Top of Text shown

Rust runs 2fast2furious on the RPico? #118330

Closed JonasFocke01 closed 9 months ago

JonasFocke01 commented 10 months ago

Hello,

I encountered an error, where my code behaves differently in debug and release mode and i was not able to fix this with any black_box tricks. This can be, that im doing something wrong, but i banged my head at walls for hours not acheaving anyting.
My case might be specific, but its rust non the less. Im programming a rpi pico and want to drive a tm1637 chip with it. Im using the tm1637 to drive a (seven segment display. I have boiled down my code to just the part that is not working in release mode. Here is the main part (without all the import stuff..):

#[entry]
#[allow(clippy::too_many_lines)]
fn main() -> ! {
    #[allow(clippy::unwrap_used)]
    let mut pac = pac::Peripherals::take().unwrap();

    let mut watchdog = hal::Watchdog::new(pac.WATCHDOG);

    watchdog.start(ExtU32::secs(1));

    #[allow(clippy::unwrap_used)]
    let clocks = hal::clocks::init_clocks_and_plls(
        rp_pico::XOSC_CRYSTAL_FREQ,
        pac.XOSC,
        pac.CLOCKS,
        pac.PLL_SYS,
        pac.PLL_USB,
        &mut pac.RESETS,
        &mut watchdog,
    )
    .ok()
    .unwrap();

    let hal_sio = hal::Sio::new(pac.SIO);

    let pins = rp_pico::Pins::new(
        pac.IO_BANK0,
        pac.PADS_BANK0,
        hal_sio.gpio_bank0,
        &mut pac.RESETS,
    );
    let core = pac::CorePeripherals::take().unwrap();
    let mut delay = cortex_m::delay::Delay::new(core.SYST, clocks.system_clock.freq().to_Hz());

    let mut clock_pin = pins.gpio6.into_push_pull_output();
    let mut data_pin = pins.gpio7.into_push_pull_output();

    let tm = TM1637::new(&mut clock_pin, &mut data_pin, &mut delay);

    tm.init(); // <-- seems to work

    loop {
        tm.clear() // <-- works in dev, but not in release mode
        tm.display(&[5]) // <-- same behavior
    }

As you noticed, the TM1637 stuff is abstracted away, because it is a crate that i used. I tinkered around with it, but i also cant find the issue there. I will not include its whole code (it could be anything), to not flood this issue, but here is a snapshot of it with the functions that could be the problem here:

    pub fn init(&mut self) -> Res<E> {
        self.start()?;
        self.send(ADDRESS_AUTO_INCREMENT_1_MODE)?;
        self.stop()?;

        Ok(())

Bottom of Text shown

* Instructions for the task: Reproduce the passage from the issue about Rust code on the Pico, between "Rust runs 2fast2furious" and "not acheaving anyting.", inclusive.

Top of Listed records

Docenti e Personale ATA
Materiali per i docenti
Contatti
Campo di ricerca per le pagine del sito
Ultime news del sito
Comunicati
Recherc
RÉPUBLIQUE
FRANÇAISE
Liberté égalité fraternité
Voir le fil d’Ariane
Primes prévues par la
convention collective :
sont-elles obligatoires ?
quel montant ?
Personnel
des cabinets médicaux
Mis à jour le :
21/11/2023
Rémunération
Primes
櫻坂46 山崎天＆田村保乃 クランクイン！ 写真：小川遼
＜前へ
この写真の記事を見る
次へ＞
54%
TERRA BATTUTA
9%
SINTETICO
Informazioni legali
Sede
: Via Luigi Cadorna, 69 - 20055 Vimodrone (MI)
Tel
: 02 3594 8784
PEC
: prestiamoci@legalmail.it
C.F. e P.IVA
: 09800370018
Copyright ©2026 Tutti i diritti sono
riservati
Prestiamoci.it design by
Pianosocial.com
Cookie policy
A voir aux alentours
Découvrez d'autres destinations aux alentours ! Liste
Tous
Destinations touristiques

Bottom of Listed records
Top of Listed records

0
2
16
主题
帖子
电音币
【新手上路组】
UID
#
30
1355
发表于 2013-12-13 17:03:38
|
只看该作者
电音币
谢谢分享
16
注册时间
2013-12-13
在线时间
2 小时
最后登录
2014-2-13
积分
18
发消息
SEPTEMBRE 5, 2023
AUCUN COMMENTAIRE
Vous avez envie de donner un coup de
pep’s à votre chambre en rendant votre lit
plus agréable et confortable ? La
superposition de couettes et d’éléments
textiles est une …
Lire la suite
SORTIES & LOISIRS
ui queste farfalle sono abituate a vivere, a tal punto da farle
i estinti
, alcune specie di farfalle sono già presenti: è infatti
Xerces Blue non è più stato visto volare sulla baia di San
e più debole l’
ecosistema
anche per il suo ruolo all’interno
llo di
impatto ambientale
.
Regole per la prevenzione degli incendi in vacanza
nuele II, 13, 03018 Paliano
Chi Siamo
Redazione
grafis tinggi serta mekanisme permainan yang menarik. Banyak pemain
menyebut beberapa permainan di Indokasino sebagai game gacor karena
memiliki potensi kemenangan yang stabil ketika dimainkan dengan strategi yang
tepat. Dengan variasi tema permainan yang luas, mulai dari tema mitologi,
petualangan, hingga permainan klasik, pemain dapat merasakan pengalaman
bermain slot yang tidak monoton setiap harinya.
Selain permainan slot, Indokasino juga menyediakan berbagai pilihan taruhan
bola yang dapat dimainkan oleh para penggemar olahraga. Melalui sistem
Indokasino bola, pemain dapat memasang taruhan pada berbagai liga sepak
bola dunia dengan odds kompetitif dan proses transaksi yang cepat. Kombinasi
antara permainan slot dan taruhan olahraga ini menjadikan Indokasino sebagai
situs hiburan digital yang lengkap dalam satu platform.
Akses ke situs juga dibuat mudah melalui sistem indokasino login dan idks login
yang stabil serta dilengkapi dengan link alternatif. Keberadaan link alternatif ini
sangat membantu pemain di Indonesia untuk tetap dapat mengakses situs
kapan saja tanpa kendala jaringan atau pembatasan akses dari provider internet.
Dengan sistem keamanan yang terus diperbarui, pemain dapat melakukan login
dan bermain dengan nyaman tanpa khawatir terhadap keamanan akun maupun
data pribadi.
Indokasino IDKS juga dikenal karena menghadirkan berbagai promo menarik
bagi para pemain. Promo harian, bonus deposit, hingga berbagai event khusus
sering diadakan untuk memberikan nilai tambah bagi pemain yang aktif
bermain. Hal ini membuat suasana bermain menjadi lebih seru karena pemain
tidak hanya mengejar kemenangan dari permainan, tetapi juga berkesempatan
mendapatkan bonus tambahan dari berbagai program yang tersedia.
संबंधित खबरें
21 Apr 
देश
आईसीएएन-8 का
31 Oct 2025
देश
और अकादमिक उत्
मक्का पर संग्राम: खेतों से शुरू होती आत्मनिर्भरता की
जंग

Bottom of Listed records

* Problem solution:
Rust runs 2fast2furious on the RPico? #118330

Closed JonasFocke01 closed 9 months ago

JonasFocke01 commented 10 months ago

Hello,

I encountered an error, where my code behaves differently in debug and release mode and i was not able to fix this with any black_box tricks. This can be, that im doing something wrong, but i banged my head at walls for hours not acheaving anyting.